The __pydantic_fields_set__ slot is particularly important as pydantic-core uses it to track which fields were explicitly provided during validation.

Step 2: Define Individual Model Fields

Next, you need to define the validation rules for each attribute using model_field. Each field wraps a CoreSchema (like a string or integer schema).

from pydantic_core import core_schema

# Define a field for the 'name' attribute
name_field = core_schema.model_field(
schema=core_schema.str_schema(),
validation_alias='username' # Look for 'username' in the input data
)

# Define a field for the 'age' attribute
age_field = core_schema.model_field(
schema=core_schema.int_schema()
)

By using model_field, you can add metadata like validation_alias, which allows the input data keys to differ from your class attribute names.

Step 3: Group Fields into a ModelFieldsSchema

Now, group these fields into a ModelFieldsSchema.

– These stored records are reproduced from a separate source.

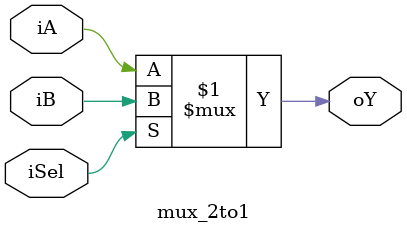
<source format=sv>
module mux_2to1 (
  input  logic iSel,
  input  logic iA,
  input  logic iB,
  output logic oY
);

  // Continuous assignment
  assign oY = iSel ? iB : iA;

endmodule : mux_2to1

</source>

This schema is responsible for validating a dictionary of input data against your field definitions.

fields_schema = core_schema.model_fields_schema(
fields={
'name': name_field,
'age': age_field,
}
)

Note on Behavior: If you were to validate data against fields_schema directly, it would return a 3-tuple: (validated_dict, extra_data, fields_set). This is the raw output used internally by models.

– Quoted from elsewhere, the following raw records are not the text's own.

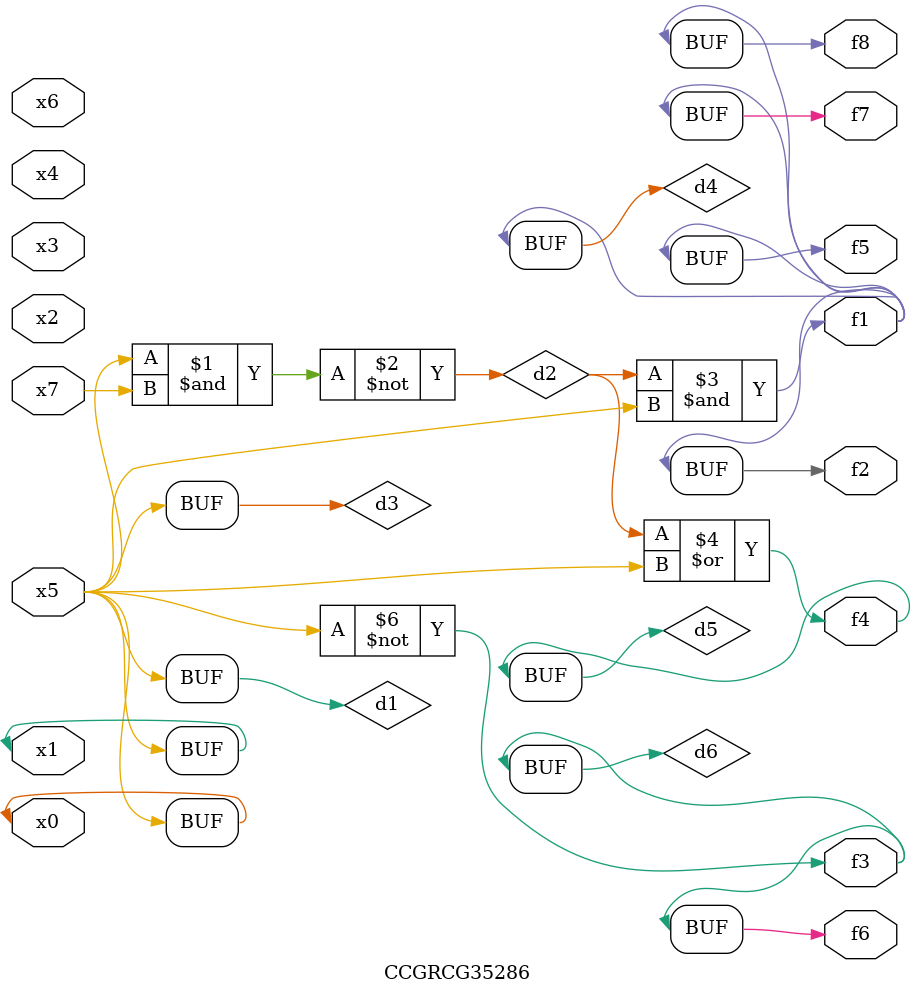
<source format=v>
module CCGRCG35286(
	input x0, x1, x2, x3, x4, x5, x6, x7,
	output f1, f2, f3, f4, f5, f6, f7, f8
);

	wire d1, d2, d3, d4, d5, d6;

	buf (d1, x0, x5);
	nand (d2, x5, x7);
	buf (d3, x0, x1);
	and (d4, d2, d3);
	or (d5, d2, d3);
	nor (d6, d1, d3);
	assign f1 = d4;
	assign f2 = d4;
	assign f3 = d6;
	assign f4 = d5;
	assign f5 = d4;
	assign f6 = d6;
	assign f7 = d4;
	assign f8 = d4;
endmodule

</source>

Step 4: Bind the Class and Fields with ModelSchema

To get a Python class instance instead of a raw tuple, you must wrap the fields_schema in a ModelSchema. This "bridge" tells pydantic-core which class to instantiate.

user_schema = core_schema.model_schema(
cls=User,
schema=fields_schema
)

The model_schema takes your User class and the fields_schema you just created. It handles the logic of calling the class and populating its __dict__ and __pydantic_fields_set__.

Step 5: Validate Data with SchemaValidator

Finally, use the SchemaValidator to run your schema against real data.

from pydantic_core import SchemaValidator

# Initialize the validator with our model schema
v = SchemaValidator(user_schema)

# Validate a dictionary
# Note that we use 'username' because of the validation_alias defined in Step 2
input_data = {'username': 'Alice', 'age': '30'}
user = v.validate_python(input_data)

print(user)
# Output: User(name='Alice', age=30)

print(type(user))
# Output: <class '__main__.User'>

print(user.__pydantic_fields_set__)
# Output: {'name', 'age'}

Complete Working Example

Here is the full code combining all the steps above:

from pydantic_core import SchemaValidator, core_schema

class User:
__slots__ = '__dict__', '__pydantic_fields_set__', '__pydantic_extra__', '__pydantic_private__'

def __repr__(self):
return f"User(name={getattr(self, 'name', 'N/A')!r}, age={getattr(self, 'age', 'N/A')!r})"

# 1. Define the fields
fields = {
'name': core_schema.model_field(core_schema.str_schema(), validation_alias='username'),
'age': core_schema.model_field(core_schema.int_schema()),
}

# 2. Create the fields schema
fields_schema = core_schema.model_fields_schema(fields=fields)

# 3. Create the model schema binding the class
user_schema = core_schema.model_schema(cls=User, schema=fields_schema)

# 4. Validate
v = SchemaValidator(user_schema)
user = v.validate_python({'username': 'Bob', 'age': 25})

assert isinstance(user, User)
assert user.name == 'Bob'
assert user.age == 25
print("Validation successful:", user)

Next Steps

Now that you have a basic model, you can explore:

  • Extra Behavior: Use the extra_behavior argument in model_fields_schema to allow or forbid extra fields (e.g., extra_behavior='allow').
  • Computed Fields: Add computed_fields to your ModelFieldsSchema to include properties that are calculated during serialization.
  • Strict Mode: Set strict=True in your CoreConfig or individual schemas to enforce exact type matching without coercion.